Luiz Fernando Brumana

Aranhaverso: o filme de herói que todos queriam ver

 (Foto: Divulgação)
(Foto: Divulgação)
A Marvel começou 2019 com um acerto. Mais do que isso, já deu a largada em um ano que tem tudo para ser o melhor da produtora, garantindo um Globo de Ouro com “Homem-Aranha: No Aranhaverso”. A animação estreou no Brasil esta semana e é realmente tudo aquilo que se esperava. É inovadora, com um belo visual, mistura as características dos quadrinhos com aquilo que o cinema tem de melhor, além de contar com um roteiro legal.

Vale inicialmente ressaltar que o Homem-Aranha que protagoniza o filme — há mais de um na história — é Miles Morales, adolescente, negro, filho de um policial com uma enfermeira latina. Somente por esta escolha, a Marvel já deixa bem claro que sua nova fase vai primar pela inclusão e diversidade, o que é uma premissa clássica das HQs da editora, basta lembrar de X-Men. Miles é um personagem rico por essa diversidade cultural. Sua mãe, inclusive, fala espanhol em algumas rápidas cenas. Nada mais oportuno para o momento político norte-americano.

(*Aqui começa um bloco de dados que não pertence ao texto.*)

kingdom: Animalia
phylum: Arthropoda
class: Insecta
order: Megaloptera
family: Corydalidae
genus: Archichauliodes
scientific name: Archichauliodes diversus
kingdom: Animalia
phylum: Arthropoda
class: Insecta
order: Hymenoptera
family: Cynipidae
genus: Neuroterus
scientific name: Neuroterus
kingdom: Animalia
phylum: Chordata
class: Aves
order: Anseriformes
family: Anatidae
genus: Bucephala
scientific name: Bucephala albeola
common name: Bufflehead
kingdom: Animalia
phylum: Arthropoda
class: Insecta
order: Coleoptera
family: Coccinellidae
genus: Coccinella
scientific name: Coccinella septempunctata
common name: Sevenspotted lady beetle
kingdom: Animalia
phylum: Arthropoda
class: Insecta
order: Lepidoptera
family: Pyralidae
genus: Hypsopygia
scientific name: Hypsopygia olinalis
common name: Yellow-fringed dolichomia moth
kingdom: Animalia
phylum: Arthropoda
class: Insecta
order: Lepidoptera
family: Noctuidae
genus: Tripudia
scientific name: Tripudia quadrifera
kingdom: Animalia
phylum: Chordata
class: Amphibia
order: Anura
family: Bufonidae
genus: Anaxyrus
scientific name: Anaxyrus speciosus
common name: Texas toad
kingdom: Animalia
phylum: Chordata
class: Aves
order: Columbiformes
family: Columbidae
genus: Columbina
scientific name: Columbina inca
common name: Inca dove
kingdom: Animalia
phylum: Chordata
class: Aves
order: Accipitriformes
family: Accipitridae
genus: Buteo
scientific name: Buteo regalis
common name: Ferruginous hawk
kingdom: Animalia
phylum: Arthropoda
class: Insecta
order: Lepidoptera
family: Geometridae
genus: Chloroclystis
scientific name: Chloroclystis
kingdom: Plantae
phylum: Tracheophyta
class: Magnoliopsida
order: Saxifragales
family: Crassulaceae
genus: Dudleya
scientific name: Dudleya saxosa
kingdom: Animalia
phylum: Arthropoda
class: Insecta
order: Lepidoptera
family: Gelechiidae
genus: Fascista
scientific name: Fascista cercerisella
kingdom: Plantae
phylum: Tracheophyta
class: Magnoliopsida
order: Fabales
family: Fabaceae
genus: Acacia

Além disso, o jovem tem aflições e conflitos muito bem construídos, assim como foi com Peter Parker, o herói original e seu mentor nesta história. Miles deixou uma escola situada em um bairro mais popular, onde tinha amigos, para estudar em um internato de pessoas ricas. Está deslocado, longe dos pais e sem companhia. Este é o contexto que dá o pontapé inicial no roteiro.

 (Foto: Divulgação)
(Foto: Divulgação)
Muito colorido, as cenas de luta são desenhadas como se a câmera mudasse de ângulos ao ritmo dos golpes, o que só é possível por ser uma animação. Isso transmite toda a vertigem que se espera de um herói que tem destreza e rapidez de uma aranha, principalmente para quem prefere ver em 3D, um dos melhores dos últimos tempos

Fora isso, algumas vezes, são incluídos aqueles balões de fala dos quadrinhos. Nada excessivo, mas ficou ótimo. Até a primeira edição do Homem-Aranha, escrita por Stan Lee, aparece mais de uma vez no longa-metragem. Falando nele, como todo filme da Marvel, Stan Lee, que faleceu no ano passado, aparece. Podem separar as lágrimas.

 (Foto: Divulgação)
(Foto: Divulgação)
No enredo, o Rei do Crime acessa um multiverso compartilhado chamado de “Aranhaverso”, que possui universos alternativos diferentes, todos eles com seu próprio herói aranha. Isso possibilita que se apresente e reúna, Peter Parker; Miles Morales; e Gwen Stacy, a Mulher-Aranha, que vai encantar as meninas. Além deles, há outras três versões dos personagens em realidades totalmente inusitadas, com destaque para o Porco-Aranha.

Bom humor não falta, afinal é um filme do “Amigão da Vizinhança”. Também se abusa de referências tanto dos filmes que já marcaram as telonas, a exemplo dos filmes de Sam Raimi, como de memes do mundo nerd.